WHAT NEEDS TO BE DONE: Where a line below holds the string "label", copy that line.

(Code change snippets)
◇ ◇ ◇ ◇ ◇ ◇ ◇
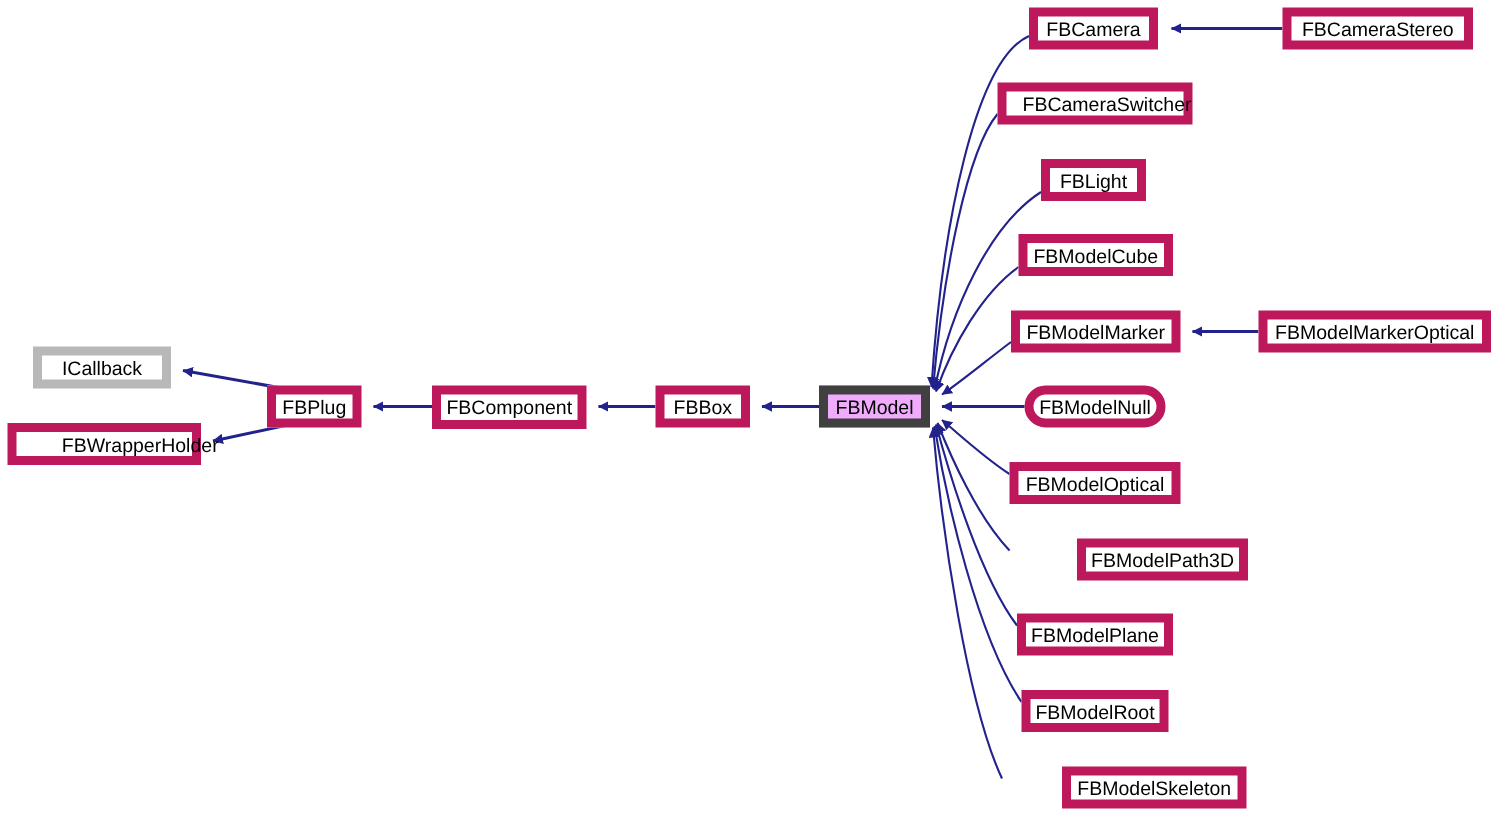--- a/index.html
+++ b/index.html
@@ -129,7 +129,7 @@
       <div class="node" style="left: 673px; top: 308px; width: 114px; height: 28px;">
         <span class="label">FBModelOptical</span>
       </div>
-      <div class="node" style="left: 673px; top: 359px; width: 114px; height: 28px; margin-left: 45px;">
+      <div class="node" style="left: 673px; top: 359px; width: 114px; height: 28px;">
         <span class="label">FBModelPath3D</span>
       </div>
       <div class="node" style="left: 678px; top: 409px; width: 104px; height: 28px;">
◇ ◇ ◇ ◇ ◇ ◇ ◇
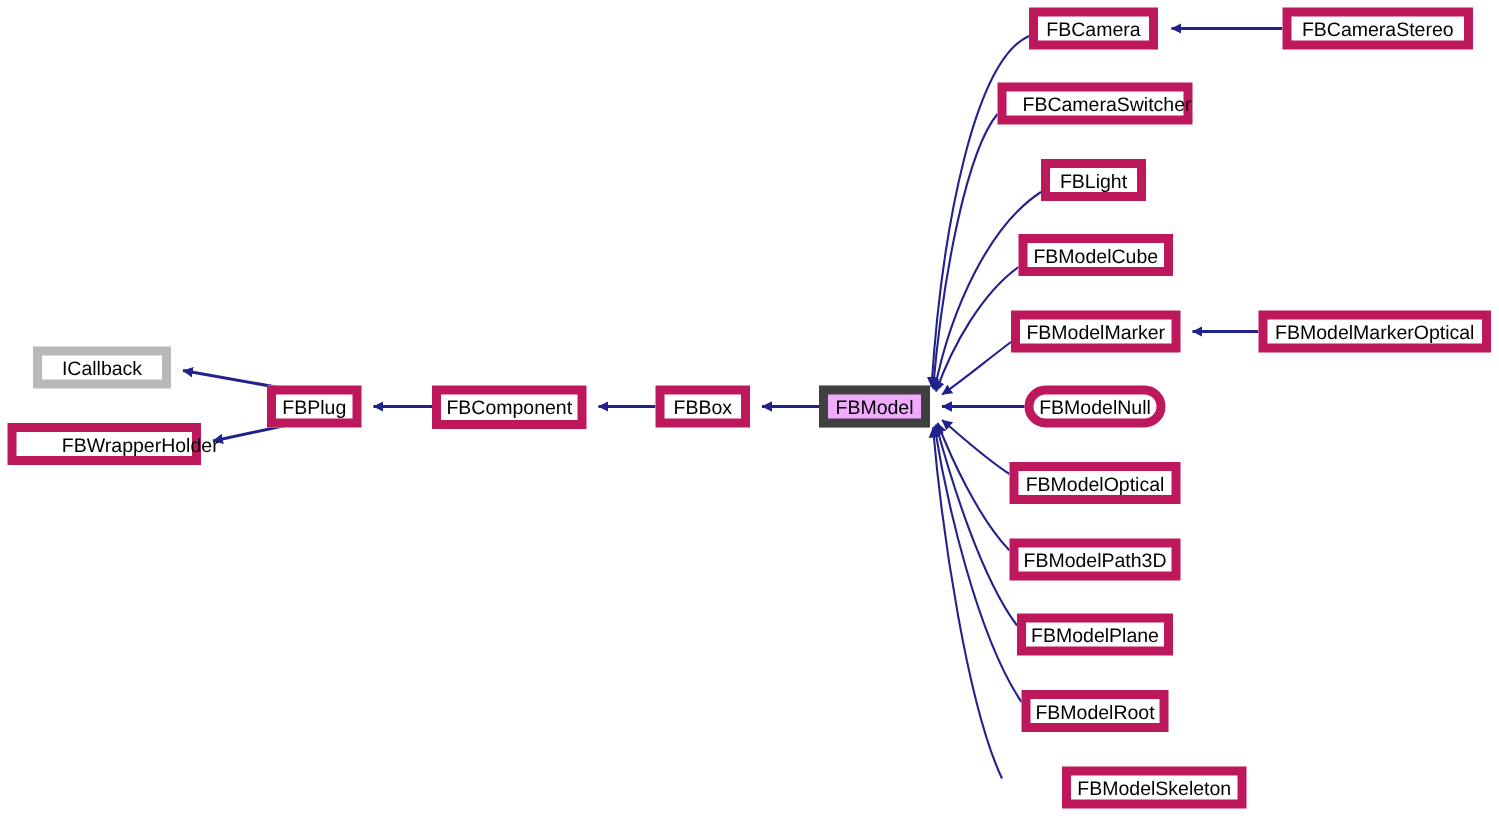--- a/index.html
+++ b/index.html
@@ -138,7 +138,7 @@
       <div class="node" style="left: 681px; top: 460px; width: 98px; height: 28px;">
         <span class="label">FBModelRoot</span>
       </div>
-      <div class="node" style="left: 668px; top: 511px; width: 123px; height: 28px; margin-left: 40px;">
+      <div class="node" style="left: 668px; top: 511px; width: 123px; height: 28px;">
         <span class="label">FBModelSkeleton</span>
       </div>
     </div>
◇ ◇ ◇ ◇ ◇ ◇ ◇
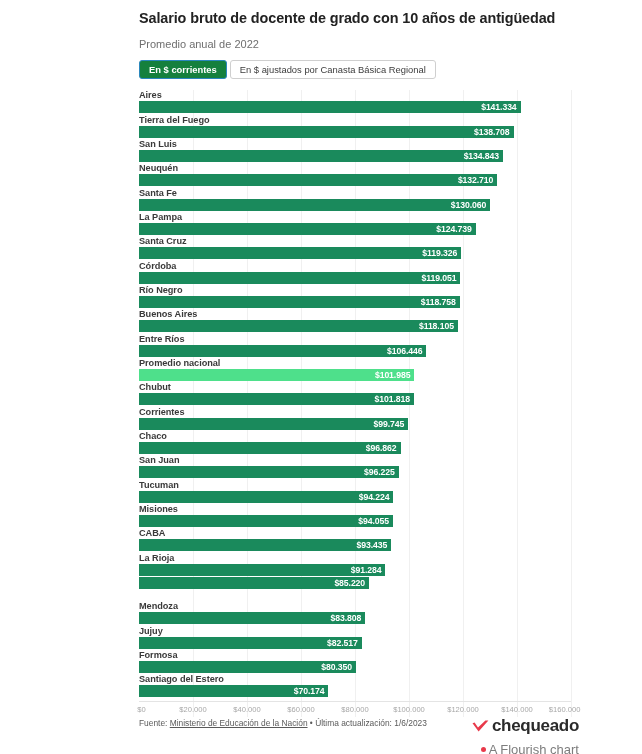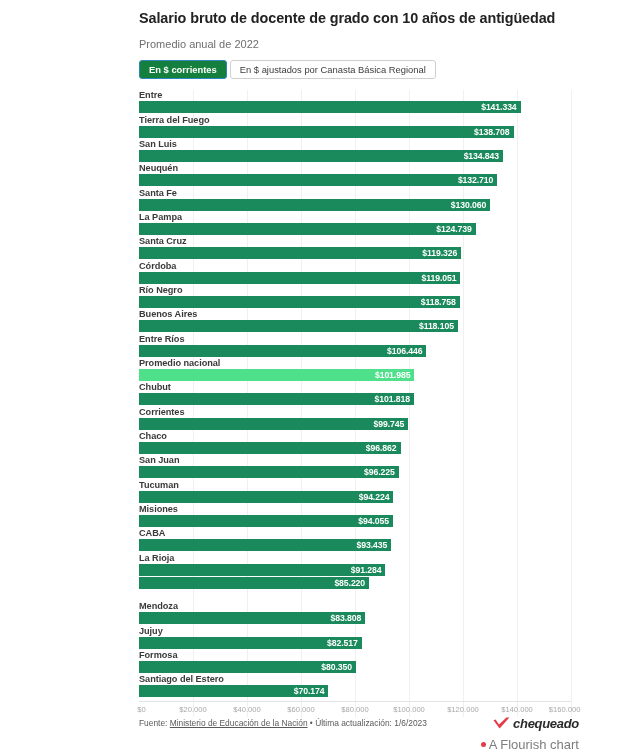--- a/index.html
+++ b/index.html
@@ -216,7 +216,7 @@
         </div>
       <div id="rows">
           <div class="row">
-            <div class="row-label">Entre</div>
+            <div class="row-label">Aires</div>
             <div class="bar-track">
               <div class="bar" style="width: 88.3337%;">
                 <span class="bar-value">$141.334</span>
◇ ◇ ◇ ◇ ◇ ◇ ◇
EXPECTED ANSWER:
         <span class="label">FBModelOptical</span>
         <span class="label">FBModelPath3D</span>
         <span class="label">FBModelRoot</span>
         <span class="label">FBModelSkeleton</span>
-            <div class="row-label">Entre</div>
+            <div class="row-label">Aires</div>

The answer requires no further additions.